Close-up of pump in container.  The key is to point end of hoses upward so that they do not drain into container while in storage.


My somewhat transparent collection buckets from Lowe’s.  These are 5-gal paint mixing buckets with gallon and liter measurements on the side.  They are a spendy $7-8 per bucket with lid when compared to about $3 each for the white Tractor and Supply buckets I had also considered.  I haven’t been able to find any semi-transparent containers with measurement marks anywhere else (yet).  These are very handy for transport, settling and recording volume collected.  Comment if you have a source for something similar.


UPDATE: 03/27/2009

I have been using these buckets every week.  I am able to dump fresh fryer oil from metal buckets in the kitchen into these buckets.
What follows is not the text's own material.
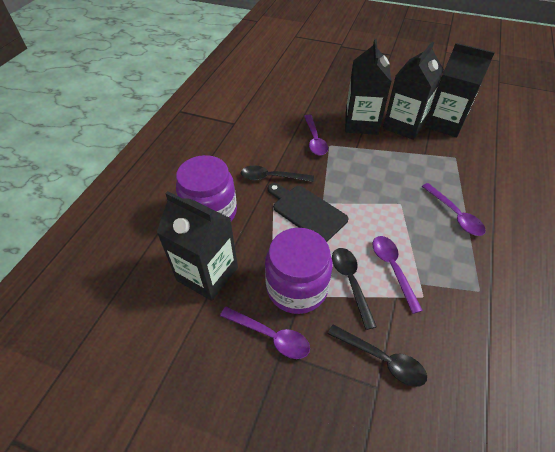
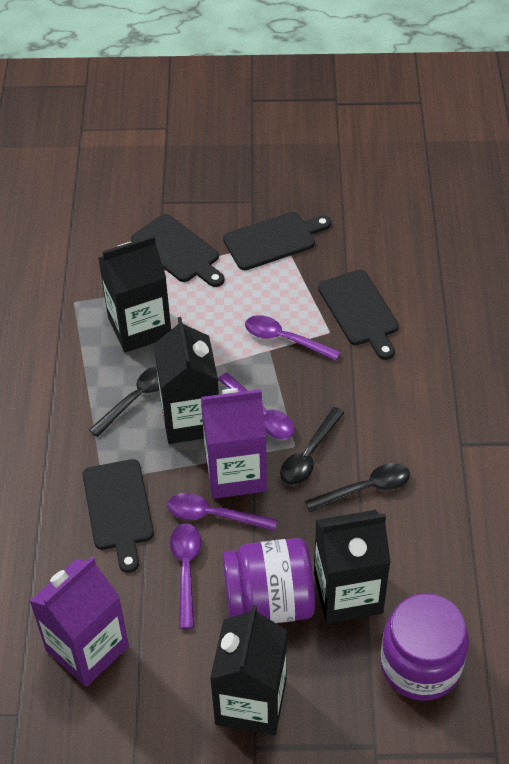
black cutting board: 1 -> 4
purple carton: 0 -> 2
I’m glad this pump isn’t mounted permenantly in my truck.  I have been using the pump to transfer from these buckets into a sock/bag filter that I put in the top of my 275-gal IBC container.  I just pump a little bit at a time and let the filter drain before pumping again.  I processed the first 6 weekly pickups by letting these buckets settle for 5-6 days, then heating and stirring these buckets, then pumping into the bag filter.

I stopped heating and stirring the last few weekly pickups because I started thinking that all the heat and stirring was cancelling out some of the settling that had occurred.  I am now pumping room temperature (55-65 F) oil into the bag filter and consolidating the bottom gallon of each container into a single container for another week of settling.  Skipping the heating has slowed down filtering a little but will hopefully extend the life of my filter bags.  For some, skipping the heating step may also prevent them from separating water from their oil?  I am not concerning myself with this since the oil is coming directly from the fryers.  As a side note, I am having to use a spatchula to scrape the settled sediment from the bottom of these buckets every few weeks.  I’m probably accumulating 1/8″ to 1/4″ of sediment in each bucket every 3-4 weeks, or about 2 quarts (total) every 3-4 weeks.  The top has a consistency of chocolate syrup, while the deeper stuff has a consistency of fudge.  No unpleasant smell, just dirty work.

I also use the pump to transfer from the 275-gal IBC into my rear onboard tank.  I am not pumping anything “dirty” directly into the rear onboard tank yet.  Everything is filtered into the IBC for now.  If I have used the pump with unfiltered oil, I begin by pumping about 3-4 gal from the IBC into a container that will be run back through the filter bag into the IBC.  By doing this, I hope to purge any unfiltered oil from my pump and hoses.